2007 3 Institutions (EPFL, Bonn University, Japan Telephone and telegraph Company) designed computer clusters successfully decomposed 307-bit decimal number 21039-1

So RSA's security relies on the difficulty of decomposing large numbers? Mathematically, it has not been proved that only a large number of n can be decomposed to calculate m (i.e. RSA's security and large number decomposition equivalence) from C and E. So the above statement is only a hypothesis, but so far it has failed to prove its error.

Even if the RSA algorithm cannot be effectively cracked, there are other ways to attack the protocol.

A eavesdropping on B's communication, get C=me MoD n,a goal is to solve the M

1.A Choose an R, calculate x=re mod n (ie r=xd mod n)

2. Calculate Y=XC mod n

3. Calculate T=R-1 mod n

4.A let B sign on y, u=yd mod n

5.A calculation tu mod n=r-1yd mod n

=R-1XD CD mod n

=r-1red CD mod n

=CD mod n = m

The problem appears in B to sign the unknown information.

How to solve: from the algorithm can not be solved, the main measure is to adopt a good public key protocol

1. The entity does not easily decrypt the information generated by other entities in the course of the work, and does not sign the information without knowing it.

2. The document is hashed first when a random document is signed for another entity

There are some other questions:

1. If P,q is closer

2. The system uses a common modulus, n has been unchanged

Such a system is mathematically proven to be more easily cracked.

Find the right prime number:

1. The Mantissa division, take a number p, with 2 to the square root of the number of each prime number removed, if not divisible, the number is prime.

2.Fermat method

3.Lehmann test method

4.miller-rabin test method

...

RSA Security Issues

Contact Us

The content source of this page is from Internet, which doesn't represent Alibaba Cloud's opinion; products and services mentioned on that page don't have any relationship with Alibaba Cloud. If the content of the page makes you feel confusing, please write us an email, we will handle the problem within 5 days after receiving your email.

If you find any instances of plagiarism from the community, please send an email to: info-contact@alibabacloud.com and provide relevant evidence. A staff member will contact you within 5 working days.

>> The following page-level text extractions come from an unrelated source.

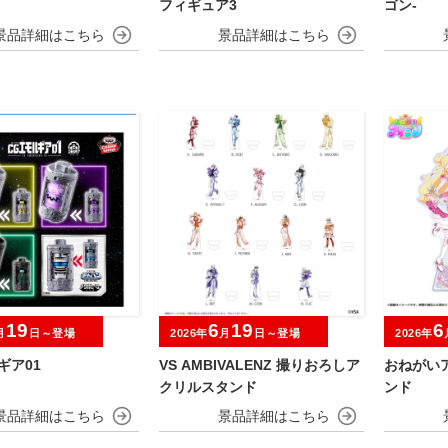
フィギュア3
ゴン-
19
6
19
6
月
日～登場
2026年
月
日～登場
2026年
ギア01
VS AMBIVALENZ 撮りおろしア
おねがい
クリルスタンド
ンド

A Free Trial That Lets You Build Big!

Start building with 50+ products and up to 12 months usage for Elastic Compute Service

  • Sales Support

    1 on 1 presale consultation

  • After-Sales Support

    24/7 Technical Support 6 Free Tickets per Quarter Faster Response

  • Alibaba Cloud offers highly flexible support services tailored to meet your exact needs.